他者と同じことをやるのに理由は必要ありません(「○○さんがやっているから」というのが理由にならない理由になっているから)が、他者と違うことをやるには必ず第三者を説得する理由が必要です。まさにこれがWhyということができるでしょう。

 

「模範上司」より「反面上司」がよいこともある

 

職場に「期待の新人」が入ってきたときに、人材育成の立場としてまず考えるのは、職場のOJTによってその新人を育成するためには優秀な人材の下におくということでしょう。これはもちろん間違ってはいません。
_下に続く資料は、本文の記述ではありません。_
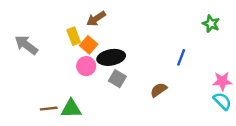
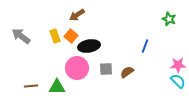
yellow rectangle: (74, 36) -> (55, 36), moved
pink circle: (86, 66) -> (77, 68), moved, size x1.5
gray square: (117, 79) -> (106, 69), moved, turned -32
brown line: (49, 109) -> (31, 86), moved

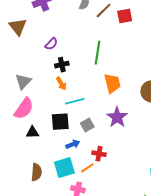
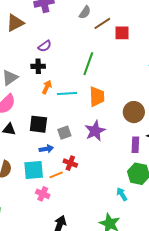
brown triangle: (18, 27) -> (15, 23), turned 30
black cross: (62, 65) -> (38, 66), moved
orange arrow: (61, 84) -> (47, 87), turned -136
cyan line: (75, 101) -> (67, 94), moved

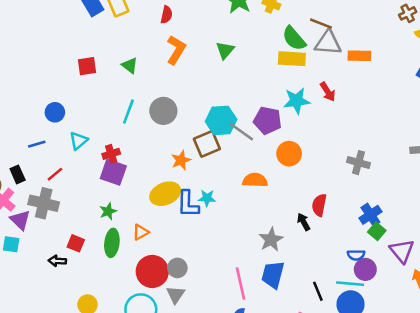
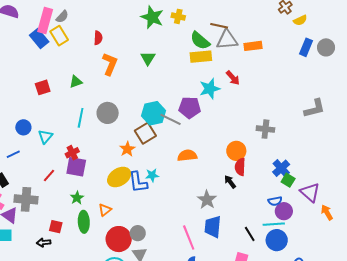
green triangle: (130, 65) -> (76, 82), turned -48
cyan triangle: (79, 141) -> (45, 137), moved
orange circle: (289, 154) -> (236, 151), moved
red line: (55, 174) -> (49, 176), moved

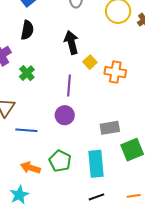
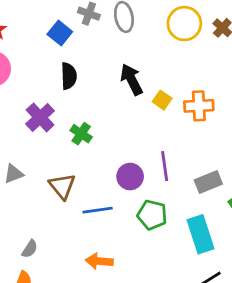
purple line: (69, 85) -> (165, 166), moved
purple circle: (65, 115) -> (130, 177), moved
green pentagon: (60, 161) -> (152, 215), moved
orange arrow: (30, 168) -> (99, 261), moved

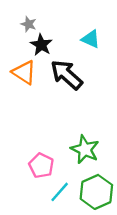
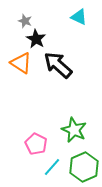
cyan triangle: (91, 39) -> (79, 17), moved

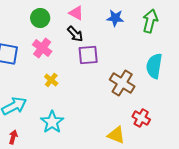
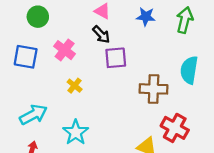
green circle: (40, 18) -> (38, 17), moved
brown cross: (122, 83) -> (154, 89), turned -30
red cross: (141, 118) -> (175, 128), size x1.4

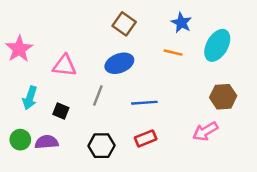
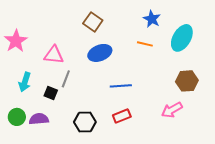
brown square: (124, 24) -> (93, 22), moved
gray line: (98, 95) -> (66, 79), moved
何の道にしろ、まず初心者のやるべきことは上級者のやっていることをそのまま素直に真似するという「そのままくん」的な行動だからです。学ぶとはまねぶことであるとはよく言われますね。
ところが問題は本当の初心者を脱したその後です。みんなが真似すべき職場の手本のような「模範上司」にずっと何年もくっついていることが必ずしもプラスになるとは私は思いません(特にWhy型思考のなぜなぜくんが「育つか」という点においてです)。確かに模範上司の真似さえしていれば当面のところ間違いはありませんから、短期にスキルがあがっていくことは間違いないとは思いますが、実はこのパターンでは大きなものを失うのではないかと思います。それは物事を疑ってかかったり、人と違うことをしてみようという建設的批判精神です。個別の知識やスキルは簡単に身についても、一度身についてしまったマインドセット(基本的な考え方の姿勢)というものは簡単には矯正できるものではありません。
模範上司の元では「上司に追いつこう」という心境にはなっても「上司を超えよう」とか「上司と違うやり方をしてみよう」という姿勢が次第に失われてしまうことでしょう。これが誰よりも天邪鬼であることが求められるWhy型思考にとっては致命的になりかねないのではないかと思います。ときには(真似をしたくないような)「反面上司」の下につくぐらいのほうが多少のストレスはたまっても批判的精神が身につき、自分で他人と違う選択肢を選ぶという意識が醸成されるのではないでしょうか。